Crossroads anti-racism organization and training
The Mission of Crossroads Antiracism Organizing & Training is to dismantle systemic racism and build antiracist multicultural diversity within institutions and communities implemented primarily by training institutional transformation teams and guided by the following principles:
- The work of Crossroads is based upon a systemic analysis of racism and its individual, institutional and cultural manifestations.
- Crossroads seeks to be accountable in its work to those who share a power analysis of racism, and especially to communities of color.
- Crossroads understands its antiracism work to be part of national and global movements for racial justice and social equality.
- Crossroads recognizes that resistance to racism also requires resistance to all other forms of social inequality and oppression.
Our organization is majority People of Color (African American, American Indian, LatinX, Asian American and Arab American) and minority cisgender men. There are multiple other layers of diversity including sexual identity, faith/spirituality, age, income, and education.
While Crossroads is best known for our work assisting organizations institutionalize their antiracism commitments and for our Understanding & Analyzing Systemic Racism Workshop, we describe what we do as creating antiracist institutional practice that is race-informed and intersectional. Our particular focus is on race, racism and the intersections of racism with other systems of oppression. We do so by recognizing racism is not the only system of oppression in the United States, but that racism occupies a unique place in our country’s economic, legal and social formation and has been particularly difficult for us to face as a society and continues to produce deep chasms among us.
Crossroads has developed a “radically inclusive” power analysis of racism that links contemporary racism to colonialism and neocolonialism and includes the experience of each of the races currently constructed in the United States; namely, Black/African American, Native American/American Indian/Alaska Native/Pacific Islander, Asian American, Arab American, LatinX and White.
Creating shared conceptual frameworks and language to talk about race, racism and other social oppressions is key to successful racial equity initiatives, the services we are offering are two workshops that help build these critical foundations: Critical Cultural Competency and Understanding & Analyzing Systemic Racism Workshops. Each of the workshops is described below. Please note: organizations would be expected to participate in both workshops if matched to this service, and ideally, the same individuals from the organization participate in both workshops.
Critical Cultural Competency (CCC) Workshop
The CCC Workshop encourages participants to understand their own cultural shaping and recognize how the power imbalances between social groups affect the ability of all of us to be competent and equitable in a racially diverse society and organizations.

GIVEN REQUEST A: Write out the part of the records that opens with the line containing "pose: elev=309.8 azim=142.1" and runs through the end of the records, keeping both ends and leaving the pictures out of your answer.

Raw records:

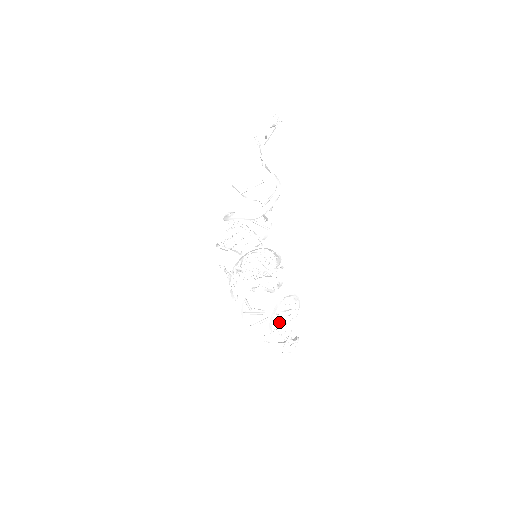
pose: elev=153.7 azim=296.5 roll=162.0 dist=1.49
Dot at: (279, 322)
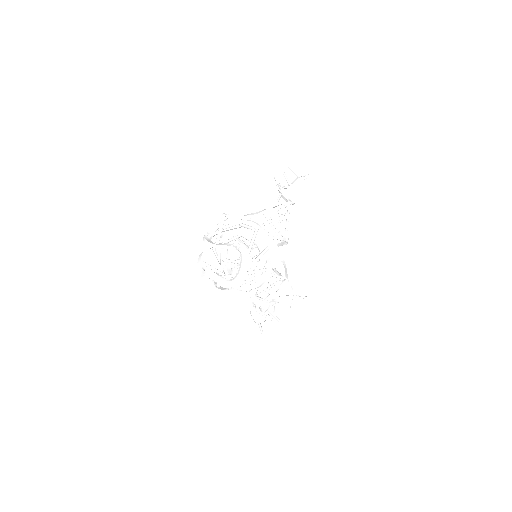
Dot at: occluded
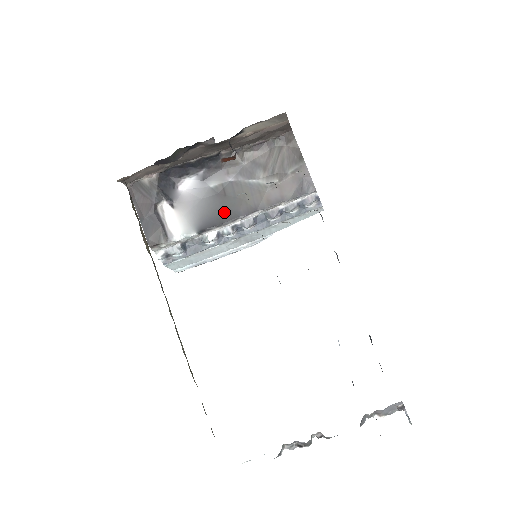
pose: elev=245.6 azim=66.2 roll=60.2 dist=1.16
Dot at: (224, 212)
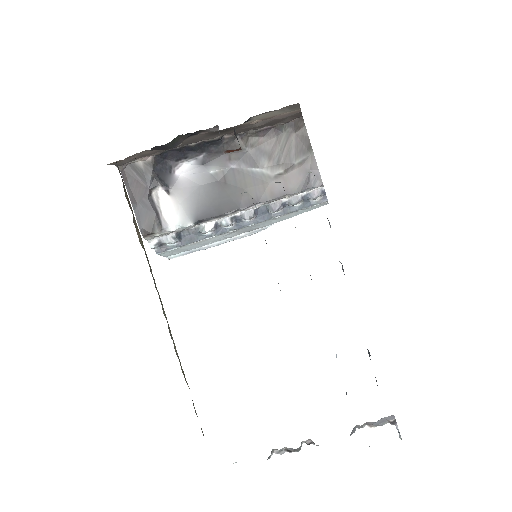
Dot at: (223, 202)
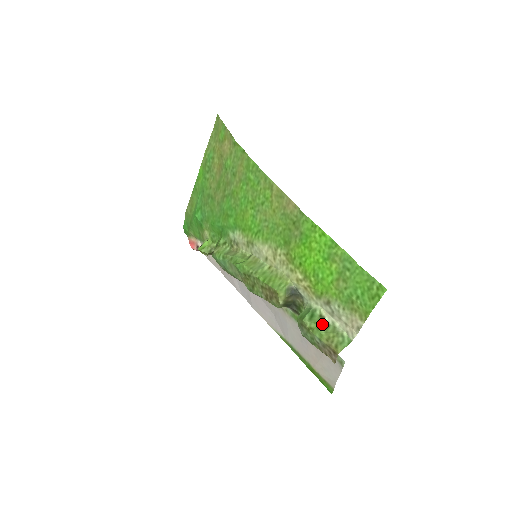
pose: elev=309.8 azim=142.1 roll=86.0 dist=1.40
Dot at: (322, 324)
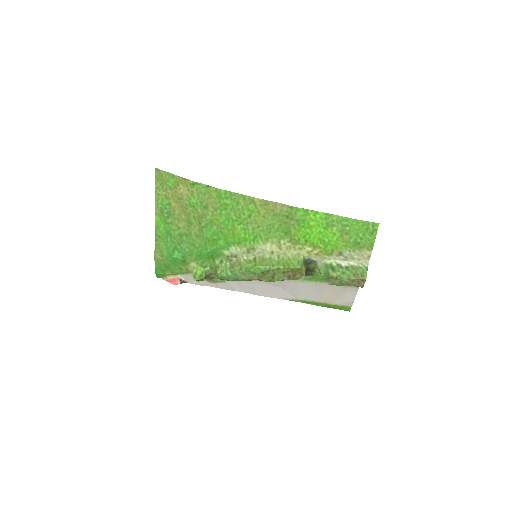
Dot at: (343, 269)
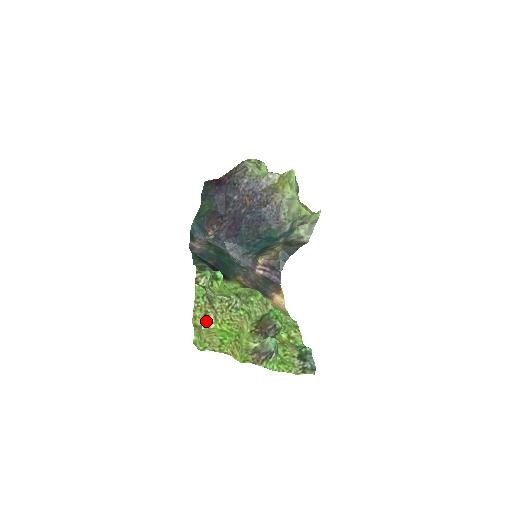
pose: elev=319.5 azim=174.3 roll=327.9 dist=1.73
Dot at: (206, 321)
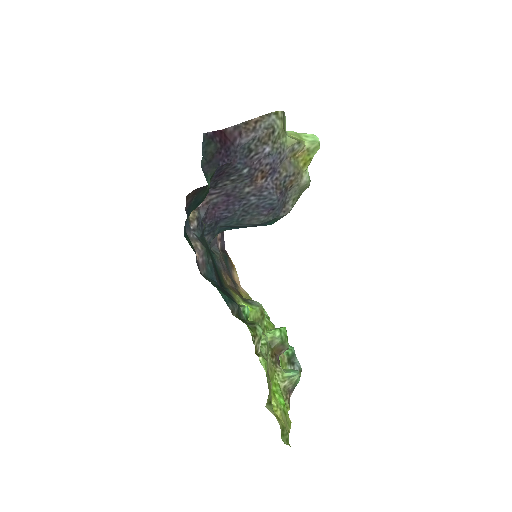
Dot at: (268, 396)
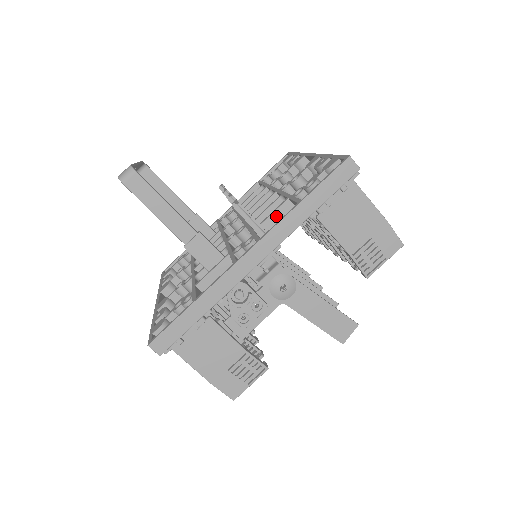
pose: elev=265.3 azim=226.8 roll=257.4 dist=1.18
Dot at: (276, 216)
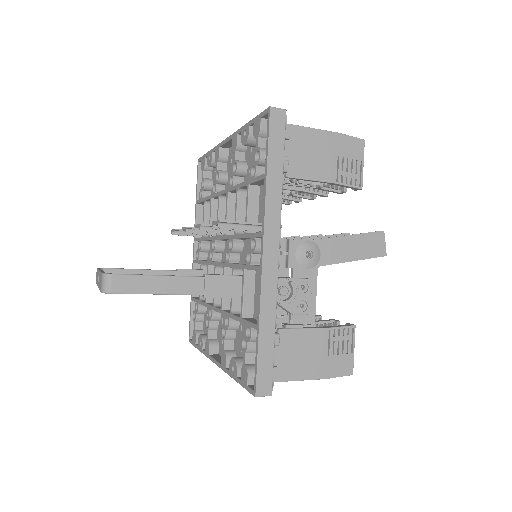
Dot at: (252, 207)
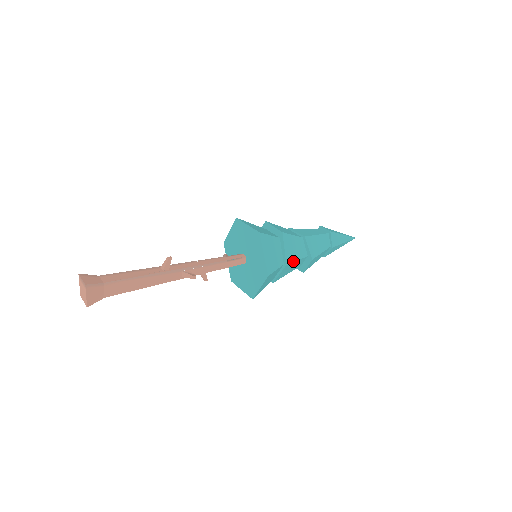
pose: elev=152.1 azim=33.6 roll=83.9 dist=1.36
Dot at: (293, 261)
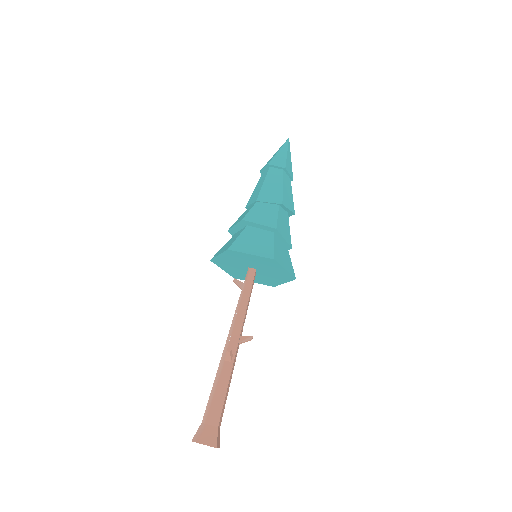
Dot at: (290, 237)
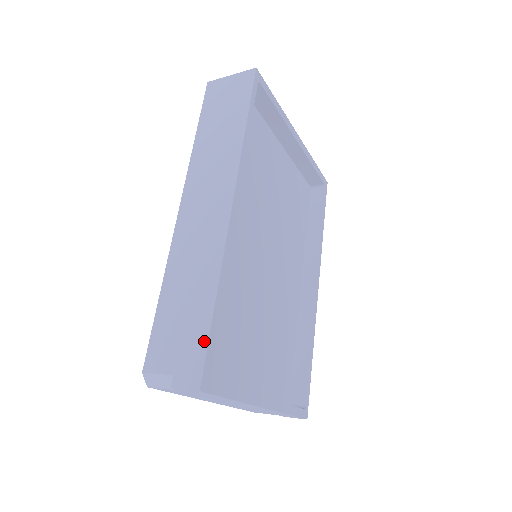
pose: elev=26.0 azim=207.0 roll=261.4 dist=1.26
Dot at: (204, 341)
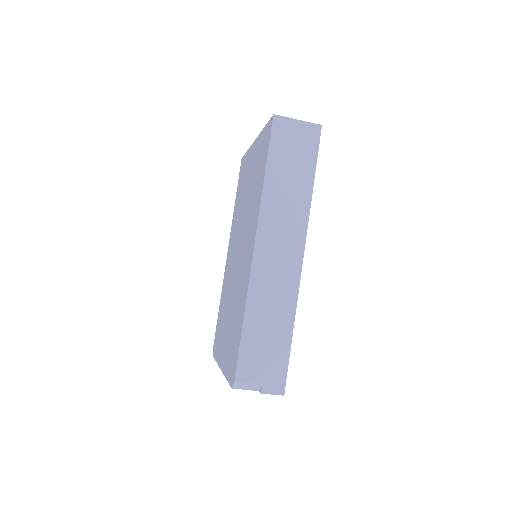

GIVEN REQUEST B:
Answer these questions about the Crossroads text:
(i) For which workshop is Crossroads best known?
(ii) Which communities does Crossroads especially seek to be accountable to?
(iii) In Crossroads' power analysis, what is contemporary racism linked to?

CORRECT ANSWER A:
pose: elev=309.8 azim=142.1 roll=86.0 dist=1.40
Dot at: (322, 324)
Dot at: (343, 269)
pose: elev=319.5 azim=174.3 roll=327.9 dist=1.73
Dot at: (206, 321)
Dot at: (268, 396)
pose: elev=265.3 azim=226.8 roll=257.4 dist=1.18
Dot at: (276, 216)
Dot at: (252, 207)
pose: elev=152.1 azim=33.6 roll=83.9 dist=1.36
Dot at: (293, 261)
Dot at: (290, 237)
pose: elev=26.0 azim=207.0 roll=261.4 dist=1.26
Dot at: (204, 341)

CORRECT ANSWER B:
(i) The Understanding & Analyzing Systemic Racism Workshop
(ii) Communities of color
(iii) Colonialism and neocolonialism